Some Canadian business leaders have expressed worry over Trump’s promise to introduce a universal 10 per cent tariff on all American imports.

A Canadian Chamber of Commerce report released last month suggested those tariffs would shrink the Canadian economy, resulting in around $30 billion per year in economic costs.

More than 77 per cent of Canadian exports go to the U.S.

Canada’s manufacturing sector faces the biggest risk should Trump push forward on imposing broad tariffs, said Canadian Manufacturers and Exporters president and CEO Dennis Darby. He said the sector is the “most trade-exposed” within Canada.

“It’s in the U.S.’s best interest, it’s in our best interest, but most importantly for consumers across North America, that we’re able to trade goods, materials, ingredients, as we have under the trade agreements,” Darby said in an interview.

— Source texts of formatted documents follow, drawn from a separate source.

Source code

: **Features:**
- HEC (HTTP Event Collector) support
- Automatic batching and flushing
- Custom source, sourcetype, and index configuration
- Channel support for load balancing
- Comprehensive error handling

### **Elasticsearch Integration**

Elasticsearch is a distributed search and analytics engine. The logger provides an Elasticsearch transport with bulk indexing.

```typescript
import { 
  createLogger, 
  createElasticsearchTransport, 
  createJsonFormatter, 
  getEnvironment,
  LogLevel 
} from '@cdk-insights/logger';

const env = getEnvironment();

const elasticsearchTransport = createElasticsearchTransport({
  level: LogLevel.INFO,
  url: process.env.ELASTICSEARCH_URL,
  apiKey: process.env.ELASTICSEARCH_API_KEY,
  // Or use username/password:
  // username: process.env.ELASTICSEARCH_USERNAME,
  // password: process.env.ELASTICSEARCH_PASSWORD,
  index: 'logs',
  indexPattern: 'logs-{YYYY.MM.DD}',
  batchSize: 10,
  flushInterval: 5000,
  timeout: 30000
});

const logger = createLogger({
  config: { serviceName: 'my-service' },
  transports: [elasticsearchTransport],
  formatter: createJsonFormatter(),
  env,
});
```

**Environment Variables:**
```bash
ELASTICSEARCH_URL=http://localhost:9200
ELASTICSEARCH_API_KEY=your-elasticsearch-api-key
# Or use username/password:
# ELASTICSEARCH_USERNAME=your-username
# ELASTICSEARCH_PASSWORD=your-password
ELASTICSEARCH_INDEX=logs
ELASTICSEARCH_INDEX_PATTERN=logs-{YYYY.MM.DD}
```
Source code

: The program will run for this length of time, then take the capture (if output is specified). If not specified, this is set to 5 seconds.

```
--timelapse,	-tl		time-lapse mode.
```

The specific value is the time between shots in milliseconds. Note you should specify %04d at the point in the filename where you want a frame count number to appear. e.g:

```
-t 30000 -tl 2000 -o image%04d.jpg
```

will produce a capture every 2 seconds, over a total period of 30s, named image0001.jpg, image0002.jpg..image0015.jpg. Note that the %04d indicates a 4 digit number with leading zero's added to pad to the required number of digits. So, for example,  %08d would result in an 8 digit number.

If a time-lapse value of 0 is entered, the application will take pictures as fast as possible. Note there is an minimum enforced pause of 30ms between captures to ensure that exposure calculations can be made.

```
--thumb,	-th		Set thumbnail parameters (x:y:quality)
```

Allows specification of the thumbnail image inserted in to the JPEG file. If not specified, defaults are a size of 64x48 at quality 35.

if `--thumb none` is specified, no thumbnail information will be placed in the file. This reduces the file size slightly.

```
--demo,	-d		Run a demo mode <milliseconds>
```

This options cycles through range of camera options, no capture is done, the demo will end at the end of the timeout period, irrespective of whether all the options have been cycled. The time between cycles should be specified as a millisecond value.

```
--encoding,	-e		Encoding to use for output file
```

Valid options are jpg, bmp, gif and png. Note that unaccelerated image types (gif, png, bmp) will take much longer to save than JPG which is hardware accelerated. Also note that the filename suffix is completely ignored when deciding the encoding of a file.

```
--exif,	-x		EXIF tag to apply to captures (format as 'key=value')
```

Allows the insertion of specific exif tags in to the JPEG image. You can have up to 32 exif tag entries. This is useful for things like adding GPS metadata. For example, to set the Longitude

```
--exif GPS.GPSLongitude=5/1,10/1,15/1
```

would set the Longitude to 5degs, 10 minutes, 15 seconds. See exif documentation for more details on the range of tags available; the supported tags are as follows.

“It’s a more complex or complicated outcome than it would have been with the Democrats, but we’ve had to deal with this before and we’re going to do our best to deal with it again.”

American economists have also warned Trump’s plan could cause inflation and possibly a recession, which could have ripple effects in Canada.

It’s consumers who will ultimately feel the burden of any inflationary effect caused by broad tariffs, said Darby.

“A tariff tends to raise costs, and it ultimately raises prices, so that’s something that we have to be prepared for,” he said.

“It could tilt production mandates. A tariff makes goods more expensive, but on the same token, it also will make inputs for the U.S. more expensive.”

A report last month by TD economist Marc Ercolao said research shows a full-scale implementation of Trump’s tariff plan could lead to a near-five per cent reduction in Canadian export volumes to the U.S. by early-2027, relative to current baseline forecasts.

Retaliation by Canada would also increase costs for domestic producers, and push import volumes lower in the process.

“Slowing import activity mitigates some of the negative net trade impact on total GDP enough to avoid a technical recession, but still produces a period of extended stagnation through 2025 and 2026,” Ercolao said.

Since the Canada-United States-Mexico Agreement came into effect in 2020, trade between Canada and the U.S. has surged by 46 per cent, according to the Toronto Region Board of Trade.

With that deal is up for review in 2026, Canadian Chamber of Commerce president and CEO Candace Laing said the Canadian government “must collaborate effectively with the Trump administration to preserve and strengthen our bilateral economic partnership.”

“With an impressive $3.6 billion in daily trade, Canada and the United States are each other’s closest international partners. The secure and efficient flow of goods and people across our border … remains essential for the economies of both countries,” she said in a statement.

“By resisting tariffs and trade barriers that will only raise prices and hurt consumers in both countries, Canada and the United States can strengthen resilient cross-border supply chains that enhance our shared economic security.”